Department of Human Oncology, University of Wisconsin, Madison, Wisconsin, USA.
Department of Pediatrics, Children's Hospital Los Angeles, Keck School of Medicine, University of Southern California, Los Angeles, California, USA.
J Immunother Cancer. 2020 Mar;8(1). doi: 10.1136/jitc-2020-000590.

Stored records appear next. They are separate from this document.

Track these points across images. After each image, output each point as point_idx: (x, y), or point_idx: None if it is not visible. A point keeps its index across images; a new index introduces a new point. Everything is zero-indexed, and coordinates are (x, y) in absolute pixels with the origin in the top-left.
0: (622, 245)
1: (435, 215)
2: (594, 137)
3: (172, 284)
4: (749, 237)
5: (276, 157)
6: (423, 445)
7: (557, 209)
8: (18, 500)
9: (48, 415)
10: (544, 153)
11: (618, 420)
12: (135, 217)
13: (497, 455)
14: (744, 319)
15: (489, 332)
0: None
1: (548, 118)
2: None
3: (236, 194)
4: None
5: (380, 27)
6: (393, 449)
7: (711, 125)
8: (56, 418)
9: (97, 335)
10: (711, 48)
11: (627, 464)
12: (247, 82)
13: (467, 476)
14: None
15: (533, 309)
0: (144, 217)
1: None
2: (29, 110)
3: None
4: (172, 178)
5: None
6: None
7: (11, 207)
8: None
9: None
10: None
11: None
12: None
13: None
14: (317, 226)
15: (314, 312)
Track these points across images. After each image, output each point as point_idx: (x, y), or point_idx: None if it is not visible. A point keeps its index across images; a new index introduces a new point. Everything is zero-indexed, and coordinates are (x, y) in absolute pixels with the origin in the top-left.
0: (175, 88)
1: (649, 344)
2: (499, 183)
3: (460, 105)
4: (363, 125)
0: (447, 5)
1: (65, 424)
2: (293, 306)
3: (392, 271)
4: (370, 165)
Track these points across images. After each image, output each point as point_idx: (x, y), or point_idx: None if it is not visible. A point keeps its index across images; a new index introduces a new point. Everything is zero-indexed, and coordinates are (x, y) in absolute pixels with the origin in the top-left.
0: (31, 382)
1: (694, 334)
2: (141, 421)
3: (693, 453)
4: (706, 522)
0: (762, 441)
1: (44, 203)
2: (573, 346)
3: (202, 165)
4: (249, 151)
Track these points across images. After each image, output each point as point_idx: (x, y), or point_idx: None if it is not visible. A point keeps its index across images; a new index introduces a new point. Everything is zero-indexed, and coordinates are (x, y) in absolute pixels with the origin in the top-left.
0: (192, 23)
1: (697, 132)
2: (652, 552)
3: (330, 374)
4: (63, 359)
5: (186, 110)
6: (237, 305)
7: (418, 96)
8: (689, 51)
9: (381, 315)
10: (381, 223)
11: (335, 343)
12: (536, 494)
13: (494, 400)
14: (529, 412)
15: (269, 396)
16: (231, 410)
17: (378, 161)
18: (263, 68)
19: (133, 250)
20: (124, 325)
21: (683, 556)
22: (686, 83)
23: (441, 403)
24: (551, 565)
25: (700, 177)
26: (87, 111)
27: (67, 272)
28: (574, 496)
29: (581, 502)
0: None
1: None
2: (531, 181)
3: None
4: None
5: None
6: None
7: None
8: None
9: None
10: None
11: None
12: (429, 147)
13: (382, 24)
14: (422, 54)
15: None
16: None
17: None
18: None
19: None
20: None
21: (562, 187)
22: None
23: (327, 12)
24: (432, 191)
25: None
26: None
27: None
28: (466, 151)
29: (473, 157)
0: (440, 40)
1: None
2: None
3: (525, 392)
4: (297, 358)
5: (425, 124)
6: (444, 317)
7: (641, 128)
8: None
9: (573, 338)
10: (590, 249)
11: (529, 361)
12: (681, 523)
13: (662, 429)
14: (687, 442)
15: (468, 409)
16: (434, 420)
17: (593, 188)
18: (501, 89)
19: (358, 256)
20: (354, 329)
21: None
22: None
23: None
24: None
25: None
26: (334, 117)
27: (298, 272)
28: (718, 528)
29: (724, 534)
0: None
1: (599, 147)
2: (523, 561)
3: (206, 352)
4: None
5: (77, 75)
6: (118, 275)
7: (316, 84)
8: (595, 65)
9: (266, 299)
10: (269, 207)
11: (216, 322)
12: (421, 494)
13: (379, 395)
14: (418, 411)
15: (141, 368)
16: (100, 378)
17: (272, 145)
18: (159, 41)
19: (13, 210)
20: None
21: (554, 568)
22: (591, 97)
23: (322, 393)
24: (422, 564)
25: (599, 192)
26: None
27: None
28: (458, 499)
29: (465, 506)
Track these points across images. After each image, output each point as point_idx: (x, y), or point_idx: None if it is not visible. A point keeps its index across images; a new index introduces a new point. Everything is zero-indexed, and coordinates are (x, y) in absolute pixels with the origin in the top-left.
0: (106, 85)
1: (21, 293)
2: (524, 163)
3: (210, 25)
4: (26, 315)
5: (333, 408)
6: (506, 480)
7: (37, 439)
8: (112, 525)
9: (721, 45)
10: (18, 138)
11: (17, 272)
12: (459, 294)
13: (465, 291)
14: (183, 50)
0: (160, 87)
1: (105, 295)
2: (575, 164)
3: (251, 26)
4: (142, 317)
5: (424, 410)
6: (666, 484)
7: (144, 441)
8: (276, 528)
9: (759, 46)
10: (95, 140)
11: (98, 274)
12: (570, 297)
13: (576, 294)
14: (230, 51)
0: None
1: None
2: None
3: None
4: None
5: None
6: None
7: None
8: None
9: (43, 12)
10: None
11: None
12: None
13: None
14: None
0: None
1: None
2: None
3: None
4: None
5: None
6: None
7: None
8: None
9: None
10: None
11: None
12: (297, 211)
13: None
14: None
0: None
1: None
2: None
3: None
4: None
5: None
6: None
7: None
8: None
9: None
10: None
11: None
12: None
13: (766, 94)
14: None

Patients with cancer receiving tumor-reactive humanized monoclonal antibody (mAb) therapy can develop a human antihuman antibody (HAHA) response against the therapeutic mAb. We evaluated for HAHA in patients with neuroblastoma treated in a phase I study of humanized anti-GD2 mAb (immunoglobulin (Ig)G1 isotype), hu14.18K322A (NCT00743496). The pretreatment sera (collected prior to mAb treatment) from 9 of 38 patients contained antitherapeutic antibodies, even though they had no prior mAb exposure. We sought to characterize these pre-existing antitherapeutic antibodies (PATA).
The PATA+ pretreatment samples were characterized via ELISA; clinical associations with PATA status were evaluated.
Pretreatment sera from eight of nine PATA+ patients also bound rituximab and demonstrated preferential ELISA reactivity against the Fc portions of hu14.18K322A and rituximab as compared with the Fab portions of these mAbs. These PATA+ sera also recognized dinutuximab (human IgG1 isotype) and mouse IgG2a isotype mAbs, but not a mouse IgG1 isotype or the fully human panitumumab (IgG2 isotype) mAb. Of the 38 treated patients, only 4 patients (all in the PATA+ cohort) demonstrated no disease progression for 2.5 years without receiving further therapy (p=0.002).
This study demonstrates an association between clinical outcome and the presence of PATA against determinant(s) on the Fc component of the therapeutic mAb, suggesting that the PATA may be playing a role in augmenting mAb-based antitumor effects. Further analyses for the presence of PATA in a larger cohort of patients with relapsed neuroblastoma, analyses of their clinical correlates, identification of their immunological targets, and potential antitumor mechanisms are warranted.
接受肿瘤反应性人源化单克隆抗体(mAb)治疗的癌症患者可能会对治疗性 mAb 产生人抗人抗体(HAHA)反应。我们评估了在接受人源化抗 GD2 mAb(免疫球蛋白(Ig)G1 同种型)hu14.18K322A 治疗的神经母细胞瘤患者(NCT00743496)中 HAHA 的情况。38 例患者中的 9 例在接受 mAb 治疗前的预处理血清(在接受 mAb 治疗前采集)中含有针对治疗性抗体的抗体,尽管他们以前没有接触过 mAb。我们试图对这些预先存在的抗治疗性抗体(PATA)进行特征描述。
通过 ELISA 对 PATA+预处理样本进行特征描述;评估与 PATA 状态的临床相关性。
9 例 PATA+患者中的 8 例预处理血清也与利妥昔单抗结合,并与这些 mAb 的 Fab 部分相比,对 hu14.18K322A 和利妥昔单抗的 ELISA 反应性具有优先性。这些 PATA+血清还识别迪努妥昔单抗(人 IgG1 同种型)和鼠 IgG2a 同种型 mAb,但不识别鼠 IgG1 同种型或完全人源帕尼单抗(IgG2 同种型)mAb。在 38 例接受治疗的患者中,只有 4 例(均在 PATA+队列中)在没有接受进一步治疗的情况下,2.5 年无疾病进展(p=0.002)。
这项研究表明,临床结果与针对治疗性 mAb Fc 成分的决定因素的 PATA 之间存在关联,表明 PATA 可能在增强 mAb 抗肿瘤作用方面发挥作用。在更大的复发性神经母细胞瘤患者队列中进一步分析 PATA 的存在情况,分析其临床相关性,鉴定其免疫靶标以及潜在的抗肿瘤机制是必要的。